SUÇTA KULLANILAN HATLARA ŞEBEKE KESİNTİSİ
Teklifte yer alan bir diğer önemli başlık, dolandırıcılık, hırsızlık ve banka veya kredi kartlarının kötüye kullanılması gibi suçlarda kullanılan telefon hatlarına ilişkin.
Güler, bu suçlarla bağlantılı olduğu tespit edilen telefon hatlarının şebekeyle bağlantısının kesilmesine yönelik bir tedbir üzerinde çalıştıklarını, böylece suça konu iletişim kanallarının hızlı şekilde devre dışı bırakılmasının amaçlandığını vurguladı.
Ayrıca, soruşturma ve kovuşturma süreçlerinde bilgi paylaşımına uyulmaması halinde uygulanacak yaptırımlara da açıklık getirdi ve şu değerlendirmede bulundu:
"Yürütülen bir soruşturma veya kovuşturma kapsamında Cumhuriyet savcısı, hakim veya mahkeme tarafından istenilen bilgi veya belgenin 10 gün içinde fiziki veya elektronik ortamına gönderilmemesi halinde banka ve finans kuruluşları ile operatörlere de idari para cezası verilmesini öneriyoruz. Hat düzenlemeleriyle ilgili geçiş hükümlerinde aynı zamanda mevcut davalarla ilgili de bir olumsuzluk olmasın diye geçici madde olarak düzenliyoruz. Vatandaşlarımıza ve yabancı uyruklu kişilerin yeni getirilen bu düzenlemeler doğrultusunda abonelik kayıtlarını güncellemesi, telefon hatlarını kendi üzerlerine almaları veya hattı kapatmaları içinde kendilerine süre tanıyoruz.

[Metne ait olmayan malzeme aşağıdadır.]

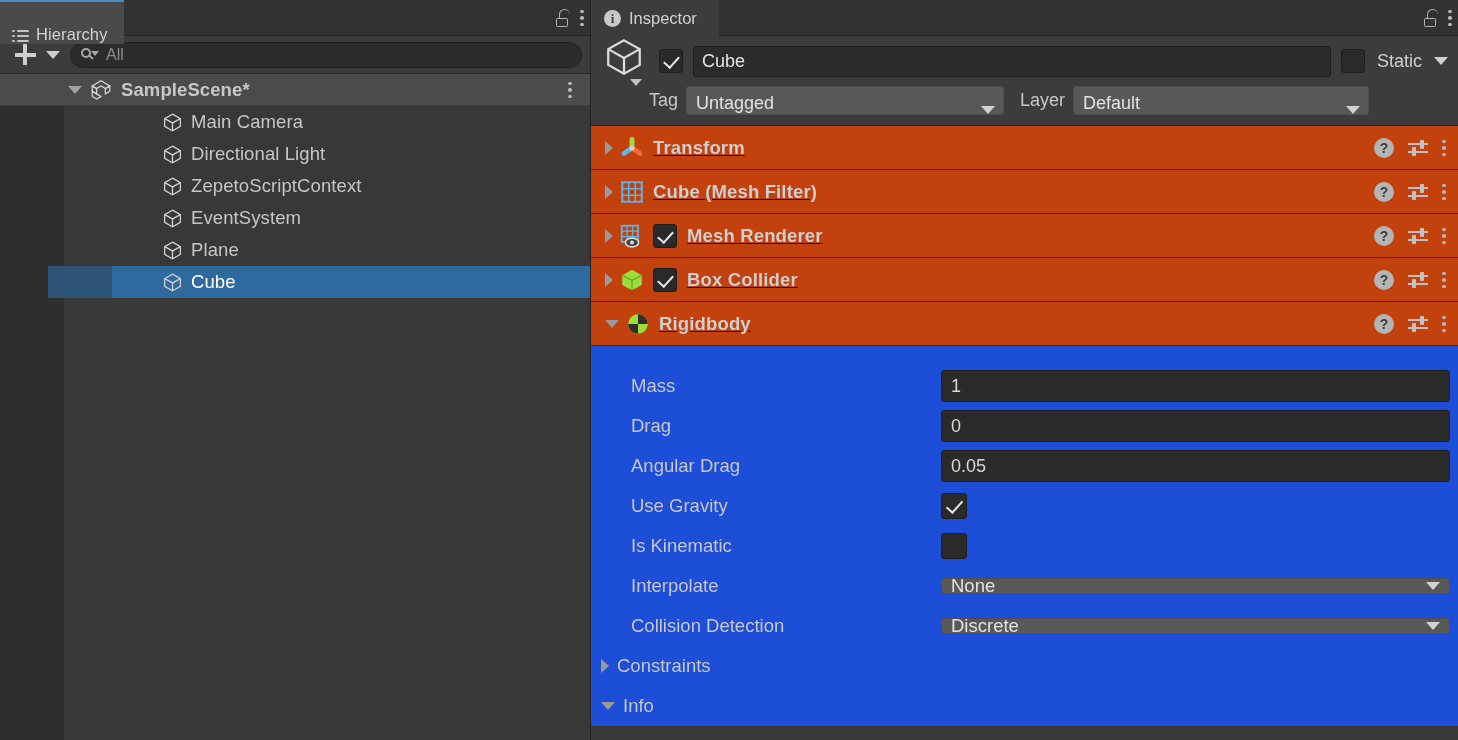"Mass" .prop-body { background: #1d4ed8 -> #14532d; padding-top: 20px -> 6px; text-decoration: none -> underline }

Bu düzenlemelerin herhangi bir mağduriyet oluşturmaması adına da belirli bir süre sonra yürürlüğe gireceğine de teklifimizde yer veriyoruz. Ayrıca bu düzenlemeler nedeniyle abonelik işlemlerinden kaynaklı ortaya çıkabilecek mali külfetin de tüketiciye yansıtılmaması için önerilerimizi bu teklife yansıtmış oluyoruz. Teklifimizde ayrıca Türk Ceza Kanunu'nun 158. maddesinde düzenlenen dolandırıcılık suçlarının yargılamalarının asliye ceza mahkemelerinde görülmesine imkan getiriyoruz. Asliye ceza mahkemeleri nezdinde ihtisaslaşma sağlanmak suretiyle, bu suçlara ilişkin yargılamaların makul sürede sonuçlandırılması, böylelikle bu suçlara ilişkin yargılamaların makul sürede sonuçlandırılması ve bu suçlarla daha etkin bir mücadeleyi de burada hedefliyoruz."
ASLİYE CEZADA İHTİSASLAŞMA AMAÇLANIYOR
Teklif kapsamında, Türk Ceza Kanunu’nun 158. maddesinde düzenlenen nitelikli dolandırıcılık suçlarının yargılamalarının asliye ceza mahkemelerinde görülmesinin önü açılıyor. Bu adımla, belirli mahkemeler nezdinde ihtisaslaşma sağlanarak bu suçlara ilişkin yargılamaların makul sürede sonuçlandırılması hedefleniyor.
Teklifte ayrıca, yeni getirilen hat düzenlemeleri nedeniyle ortaya çıkabilecek mali yüklerin tüketicilere yansıtılmaması, vatandaşların ve yabancı uyruklu abonelerin abonelik kayıtlarını güncellemeleri veya hatlarını üzerlerine almaları için süre tanınması ve geçiş sürecinde mevcut davalarda mağduriyet yaşanmaması için geçici maddelerle düzenleme yapılması öngörülüyor.